ENTRIES SUPPLIED:
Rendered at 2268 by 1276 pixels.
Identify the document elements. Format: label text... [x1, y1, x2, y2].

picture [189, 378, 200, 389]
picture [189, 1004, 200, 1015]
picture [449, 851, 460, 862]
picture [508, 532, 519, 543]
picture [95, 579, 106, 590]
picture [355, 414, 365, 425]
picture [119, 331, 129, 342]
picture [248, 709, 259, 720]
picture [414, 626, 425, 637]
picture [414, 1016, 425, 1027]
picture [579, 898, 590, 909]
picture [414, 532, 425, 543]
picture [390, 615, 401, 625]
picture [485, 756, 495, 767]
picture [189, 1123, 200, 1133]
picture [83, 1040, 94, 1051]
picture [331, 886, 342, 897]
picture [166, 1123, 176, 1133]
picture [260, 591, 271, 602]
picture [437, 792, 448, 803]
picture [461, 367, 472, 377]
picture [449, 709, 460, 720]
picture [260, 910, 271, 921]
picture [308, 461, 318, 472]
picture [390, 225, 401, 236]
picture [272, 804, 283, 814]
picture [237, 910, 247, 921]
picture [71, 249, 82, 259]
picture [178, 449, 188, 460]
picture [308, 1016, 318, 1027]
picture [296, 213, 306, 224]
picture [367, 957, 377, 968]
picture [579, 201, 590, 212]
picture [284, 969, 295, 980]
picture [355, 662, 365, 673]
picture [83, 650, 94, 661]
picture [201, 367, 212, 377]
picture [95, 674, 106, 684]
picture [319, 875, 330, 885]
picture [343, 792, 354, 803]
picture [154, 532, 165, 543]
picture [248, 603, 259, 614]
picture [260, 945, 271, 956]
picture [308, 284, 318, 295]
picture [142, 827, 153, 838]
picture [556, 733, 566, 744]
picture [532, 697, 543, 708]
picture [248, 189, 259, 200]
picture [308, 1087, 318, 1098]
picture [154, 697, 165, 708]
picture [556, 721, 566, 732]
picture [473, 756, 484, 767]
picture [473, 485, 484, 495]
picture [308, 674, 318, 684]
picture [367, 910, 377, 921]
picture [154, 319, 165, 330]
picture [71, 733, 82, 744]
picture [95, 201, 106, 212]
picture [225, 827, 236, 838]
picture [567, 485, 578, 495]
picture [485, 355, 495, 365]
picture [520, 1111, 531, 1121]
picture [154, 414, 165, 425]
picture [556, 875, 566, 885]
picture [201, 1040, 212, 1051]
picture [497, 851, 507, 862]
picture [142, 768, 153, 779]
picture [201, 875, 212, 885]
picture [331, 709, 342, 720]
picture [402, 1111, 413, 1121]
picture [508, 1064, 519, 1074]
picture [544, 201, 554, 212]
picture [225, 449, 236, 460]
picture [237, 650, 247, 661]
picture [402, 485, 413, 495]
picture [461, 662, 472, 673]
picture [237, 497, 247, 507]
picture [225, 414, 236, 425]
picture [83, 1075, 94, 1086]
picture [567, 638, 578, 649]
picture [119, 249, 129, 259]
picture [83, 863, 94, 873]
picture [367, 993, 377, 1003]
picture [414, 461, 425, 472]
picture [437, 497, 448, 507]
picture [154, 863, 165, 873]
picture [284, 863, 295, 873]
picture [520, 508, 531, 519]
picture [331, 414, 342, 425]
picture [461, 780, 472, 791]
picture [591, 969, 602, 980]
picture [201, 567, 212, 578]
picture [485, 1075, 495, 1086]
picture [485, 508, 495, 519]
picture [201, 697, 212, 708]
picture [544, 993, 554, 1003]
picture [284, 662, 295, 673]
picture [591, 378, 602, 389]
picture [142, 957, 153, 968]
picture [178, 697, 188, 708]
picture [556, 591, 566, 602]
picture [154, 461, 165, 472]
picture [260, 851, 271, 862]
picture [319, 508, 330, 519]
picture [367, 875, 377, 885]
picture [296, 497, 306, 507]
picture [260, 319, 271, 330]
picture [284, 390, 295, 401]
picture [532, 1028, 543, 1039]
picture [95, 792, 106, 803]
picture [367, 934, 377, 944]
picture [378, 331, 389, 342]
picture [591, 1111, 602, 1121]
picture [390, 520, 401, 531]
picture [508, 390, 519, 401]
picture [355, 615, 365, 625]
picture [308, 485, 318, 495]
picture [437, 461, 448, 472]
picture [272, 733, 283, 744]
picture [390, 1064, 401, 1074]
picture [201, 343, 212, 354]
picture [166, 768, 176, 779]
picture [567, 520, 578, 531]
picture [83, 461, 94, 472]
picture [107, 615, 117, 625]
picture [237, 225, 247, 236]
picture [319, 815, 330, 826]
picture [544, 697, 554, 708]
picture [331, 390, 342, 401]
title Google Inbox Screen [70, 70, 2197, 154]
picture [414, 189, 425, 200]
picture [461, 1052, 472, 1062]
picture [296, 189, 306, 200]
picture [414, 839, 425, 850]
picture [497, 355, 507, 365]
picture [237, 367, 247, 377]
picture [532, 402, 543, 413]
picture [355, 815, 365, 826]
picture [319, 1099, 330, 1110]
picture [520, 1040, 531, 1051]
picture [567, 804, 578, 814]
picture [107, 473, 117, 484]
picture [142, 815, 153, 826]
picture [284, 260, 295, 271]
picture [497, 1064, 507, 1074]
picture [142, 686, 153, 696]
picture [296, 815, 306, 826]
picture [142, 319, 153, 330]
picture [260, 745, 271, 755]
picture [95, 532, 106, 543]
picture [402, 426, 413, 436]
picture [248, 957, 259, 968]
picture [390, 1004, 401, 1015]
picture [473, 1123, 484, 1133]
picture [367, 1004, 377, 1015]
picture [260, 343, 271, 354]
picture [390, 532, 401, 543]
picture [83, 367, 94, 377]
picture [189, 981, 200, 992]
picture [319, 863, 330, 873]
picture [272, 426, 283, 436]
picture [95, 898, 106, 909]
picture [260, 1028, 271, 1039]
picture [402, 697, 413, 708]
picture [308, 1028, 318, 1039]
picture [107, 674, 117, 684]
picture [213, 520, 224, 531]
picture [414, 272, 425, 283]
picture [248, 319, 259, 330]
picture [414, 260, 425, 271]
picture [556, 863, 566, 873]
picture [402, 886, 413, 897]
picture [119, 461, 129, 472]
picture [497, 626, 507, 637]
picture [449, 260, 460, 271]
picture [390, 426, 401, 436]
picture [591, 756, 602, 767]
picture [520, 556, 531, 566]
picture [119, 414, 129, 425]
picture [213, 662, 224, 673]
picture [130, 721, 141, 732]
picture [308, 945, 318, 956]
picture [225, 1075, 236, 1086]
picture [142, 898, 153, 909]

THE PROBLEM: Exactly as given, set down all of the lines above.

SOLUTION TO THE PROBLEM:
Rendered at 2268 by 1276 pixels.
Identify the document elements. Format: label text... [x1, y1, x2, y2].

picture [189, 378, 200, 389]
picture [189, 1004, 200, 1015]
picture [449, 851, 460, 862]
picture [508, 532, 519, 543]
picture [95, 579, 106, 590]
picture [355, 414, 365, 425]
picture [119, 331, 129, 342]
picture [248, 709, 259, 720]
picture [414, 626, 425, 637]
picture [414, 1016, 425, 1027]
picture [579, 898, 590, 909]
picture [414, 532, 425, 543]
picture [390, 615, 401, 625]
picture [485, 756, 495, 767]
picture [189, 1123, 200, 1133]
picture [83, 1040, 94, 1051]
picture [331, 886, 342, 897]
picture [166, 1123, 176, 1133]
picture [260, 591, 271, 602]
picture [437, 792, 448, 803]
picture [461, 367, 472, 377]
picture [449, 709, 460, 720]
picture [260, 910, 271, 921]
picture [308, 461, 318, 472]
picture [390, 225, 401, 236]
picture [272, 804, 283, 814]
picture [237, 910, 247, 921]
picture [71, 249, 82, 259]
picture [178, 449, 188, 460]
picture [308, 1016, 318, 1027]
picture [296, 213, 306, 224]
picture [367, 957, 377, 968]
picture [579, 201, 590, 212]
picture [284, 969, 295, 980]
picture [355, 662, 365, 673]
picture [83, 650, 94, 661]
picture [201, 367, 212, 377]
picture [95, 674, 106, 684]
picture [319, 875, 330, 885]
picture [343, 792, 354, 803]
picture [154, 532, 165, 543]
picture [248, 603, 259, 614]
picture [260, 945, 271, 956]
picture [308, 284, 318, 295]
picture [142, 827, 153, 838]
picture [556, 733, 566, 744]
picture [532, 697, 543, 708]
picture [248, 189, 259, 200]
picture [308, 1087, 318, 1098]
picture [154, 697, 165, 708]
picture [556, 721, 566, 732]
picture [473, 756, 484, 767]
picture [473, 485, 484, 495]
picture [308, 674, 318, 684]
picture [367, 910, 377, 921]
picture [154, 319, 165, 330]
picture [71, 733, 82, 744]
picture [95, 201, 106, 212]
picture [225, 827, 236, 838]
picture [567, 485, 578, 495]
picture [485, 355, 495, 365]
picture [520, 1111, 531, 1121]
picture [154, 414, 165, 425]
picture [556, 875, 566, 885]
picture [201, 1040, 212, 1051]
picture [497, 851, 507, 862]
picture [142, 768, 153, 779]
picture [201, 875, 212, 885]
picture [331, 709, 342, 720]
picture [402, 1111, 413, 1121]
picture [508, 1064, 519, 1074]
picture [544, 201, 554, 212]
picture [225, 449, 236, 460]
picture [237, 650, 247, 661]
picture [402, 485, 413, 495]
picture [461, 662, 472, 673]
picture [237, 497, 247, 507]
picture [225, 414, 236, 425]
picture [83, 1075, 94, 1086]
picture [567, 638, 578, 649]
picture [119, 249, 129, 259]
picture [83, 863, 94, 873]
picture [367, 993, 377, 1003]
picture [414, 461, 425, 472]
picture [437, 497, 448, 507]
picture [154, 863, 165, 873]
picture [284, 863, 295, 873]
picture [520, 508, 531, 519]
picture [331, 414, 342, 425]
picture [461, 780, 472, 791]
picture [591, 969, 602, 980]
picture [201, 567, 212, 578]
picture [485, 1075, 495, 1086]
picture [485, 508, 495, 519]
picture [201, 697, 212, 708]
picture [544, 993, 554, 1003]
picture [284, 662, 295, 673]
picture [591, 378, 602, 389]
picture [142, 957, 153, 968]
picture [178, 697, 188, 708]
picture [556, 591, 566, 602]
picture [154, 461, 165, 472]
picture [260, 851, 271, 862]
picture [319, 508, 330, 519]
picture [367, 875, 377, 885]
picture [296, 497, 306, 507]
picture [260, 319, 271, 330]
picture [284, 390, 295, 401]
picture [532, 1028, 543, 1039]
picture [95, 792, 106, 803]
picture [367, 934, 377, 944]
picture [378, 331, 389, 342]
picture [591, 1111, 602, 1121]
picture [390, 520, 401, 531]
picture [508, 390, 519, 401]
picture [355, 615, 365, 625]
picture [308, 485, 318, 495]
picture [437, 461, 448, 472]
picture [272, 733, 283, 744]
picture [390, 1064, 401, 1074]
picture [201, 343, 212, 354]
picture [166, 768, 176, 779]
picture [567, 520, 578, 531]
picture [83, 461, 94, 472]
picture [107, 615, 117, 625]
picture [237, 225, 247, 236]
picture [319, 815, 330, 826]
picture [544, 697, 554, 708]
picture [331, 390, 342, 401]
title Google Inbox Screen [70, 70, 2197, 154]
picture [414, 189, 425, 200]
picture [461, 1052, 472, 1062]
picture [296, 189, 306, 200]
picture [414, 839, 425, 850]
picture [497, 355, 507, 365]
picture [237, 367, 247, 377]
picture [532, 402, 543, 413]
picture [355, 815, 365, 826]
picture [319, 1099, 330, 1110]
picture [520, 1040, 531, 1051]
picture [567, 804, 578, 814]
picture [107, 473, 117, 484]
picture [142, 815, 153, 826]
picture [284, 260, 295, 271]
picture [497, 1064, 507, 1074]
picture [142, 686, 153, 696]
picture [296, 815, 306, 826]
picture [142, 319, 153, 330]
picture [260, 745, 271, 755]
picture [95, 532, 106, 543]
picture [402, 426, 413, 436]
picture [248, 957, 259, 968]
picture [390, 1004, 401, 1015]
picture [473, 1123, 484, 1133]
picture [367, 1004, 377, 1015]
picture [260, 343, 271, 354]
picture [390, 532, 401, 543]
picture [83, 367, 94, 377]
picture [189, 981, 200, 992]
picture [319, 863, 330, 873]
picture [272, 426, 283, 436]
picture [95, 898, 106, 909]
picture [260, 1028, 271, 1039]
picture [402, 697, 413, 708]
picture [308, 1028, 318, 1039]
picture [107, 674, 117, 684]
picture [213, 520, 224, 531]
picture [414, 272, 425, 283]
picture [248, 319, 259, 330]
picture [414, 260, 425, 271]
picture [556, 863, 566, 873]
picture [402, 886, 413, 897]
picture [119, 461, 129, 472]
picture [497, 626, 507, 637]
picture [449, 260, 460, 271]
picture [390, 426, 401, 436]
picture [591, 756, 602, 767]
picture [520, 556, 531, 566]
picture [119, 414, 129, 425]
picture [213, 662, 224, 673]
picture [130, 721, 141, 732]
picture [308, 945, 318, 956]
picture [225, 1075, 236, 1086]
picture [142, 898, 153, 909]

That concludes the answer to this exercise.